The internet has been a key platform for information gathering in light of the big, unanswered questions surrounding the crisis. It has also served as the means of educating citizens on the risks of eating contaminated fish. A quick search on google returns countless tips and tricks to help health conscious consumers detect contamination. And the more people get informed, the more seafood demands have plummeted. Meanwhile, other proteins such as pork, beef, and chicken are seeing record high sales. Dantri news reports that certain cuts of pork are doubling – some tripling its price in the market. Thái Văn Dung says consumers in general are backing out from purchasing seafood altogether, but many people out there don’t get to have a choice.
Many people still continue eating fish, knowing it’s toxic, because they can’t afford to eat anything else. Everything else is getting more expensive because fish doesn’t sell. Poor people are risking their lives and are just taking it day by day.
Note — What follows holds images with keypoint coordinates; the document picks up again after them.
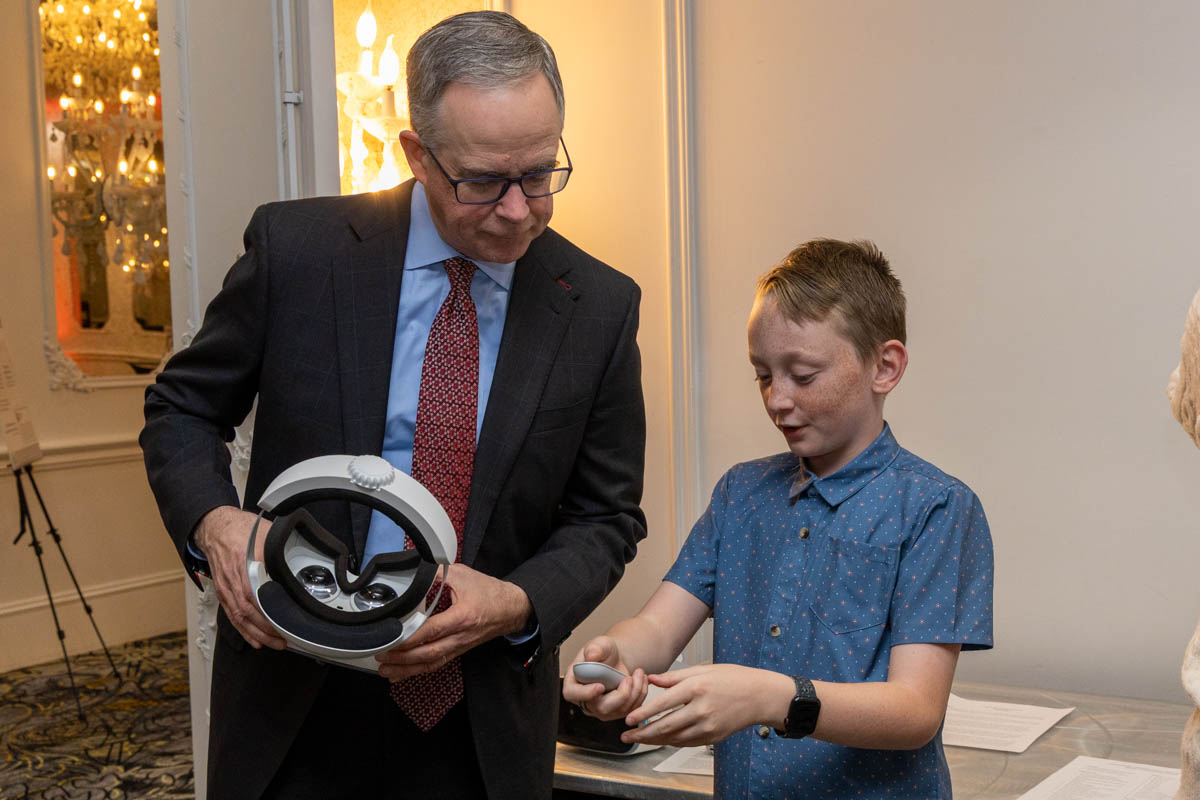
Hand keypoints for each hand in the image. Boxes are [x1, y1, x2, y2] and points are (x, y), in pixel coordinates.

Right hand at [194, 505, 285, 650]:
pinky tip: (254, 639)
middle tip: (283, 640)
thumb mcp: (267, 535)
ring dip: (256, 634)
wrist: (216, 526)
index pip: (255, 597)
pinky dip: (243, 630)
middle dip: (266, 631)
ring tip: (273, 643)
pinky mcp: (223, 591)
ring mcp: (226, 588)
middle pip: (247, 613)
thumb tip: (300, 563)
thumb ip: (281, 551)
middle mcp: (233, 581)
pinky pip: (232, 615)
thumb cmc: (240, 529)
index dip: (268, 615)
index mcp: (244, 567)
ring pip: (239, 618)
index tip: (284, 625)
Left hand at [375, 563, 530, 680]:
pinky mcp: (459, 650)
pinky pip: (436, 664)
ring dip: (407, 669)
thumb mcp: (464, 575)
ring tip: (386, 670)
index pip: (432, 631)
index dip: (411, 638)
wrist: (512, 609)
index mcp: (462, 616)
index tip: (391, 639)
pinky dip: (417, 670)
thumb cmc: (490, 592)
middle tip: (381, 655)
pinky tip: (402, 673)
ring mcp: (460, 646)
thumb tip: (415, 572)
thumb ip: (438, 574)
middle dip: (403, 657)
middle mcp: (461, 636)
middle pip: (429, 653)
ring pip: (431, 663)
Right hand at [562, 637, 648, 721]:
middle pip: (601, 708)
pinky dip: (640, 694)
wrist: (616, 659)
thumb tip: (591, 656)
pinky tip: (641, 680)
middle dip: (620, 695)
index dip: (586, 693)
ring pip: (620, 711)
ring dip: (635, 692)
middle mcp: (587, 701)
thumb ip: (594, 648)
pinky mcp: (618, 711)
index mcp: (573, 684)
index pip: (573, 694)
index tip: (600, 686)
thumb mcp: (599, 644)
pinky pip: (632, 710)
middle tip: (629, 678)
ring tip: (639, 673)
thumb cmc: (604, 652)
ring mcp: (603, 709)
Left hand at [621, 664, 792, 747]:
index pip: (663, 704)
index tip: (629, 719)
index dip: (643, 713)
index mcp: (696, 688)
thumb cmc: (733, 678)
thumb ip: (674, 676)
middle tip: (626, 735)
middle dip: (643, 733)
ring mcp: (708, 726)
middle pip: (665, 726)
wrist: (760, 696)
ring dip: (655, 740)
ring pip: (674, 738)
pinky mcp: (713, 737)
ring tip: (640, 738)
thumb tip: (651, 679)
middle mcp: (701, 709)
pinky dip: (672, 741)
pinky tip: (662, 738)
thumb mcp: (703, 669)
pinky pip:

After participating in several medical missions in Việt Nam, Hoàng, the Public Health graduate student in London, says the lack of government protection of public health in a time of environmental crisis is linked to deeper issues such as ethics and human rights.
Hoàng says, “Public health is in general is looking at the health of the public, which is sometimes very ignorant, especially in governments like Vietnam, where it seems like its citizens, the people, are not their priority. That ties into ethics.” He says activism and civil disobedience is a natural byrproduct of such conditions.
Thái Văn Dung is one of many riding this wave of increased activism, as he continues to organize protests on the fish crisis in Central Vietnam. Although many of these protests have ended in police brutality, Dung says he will not stop until the government steps up and takes responsibility. He and many protesters across the country continue to raise their voices, demanding justice for the people of Việt Nam.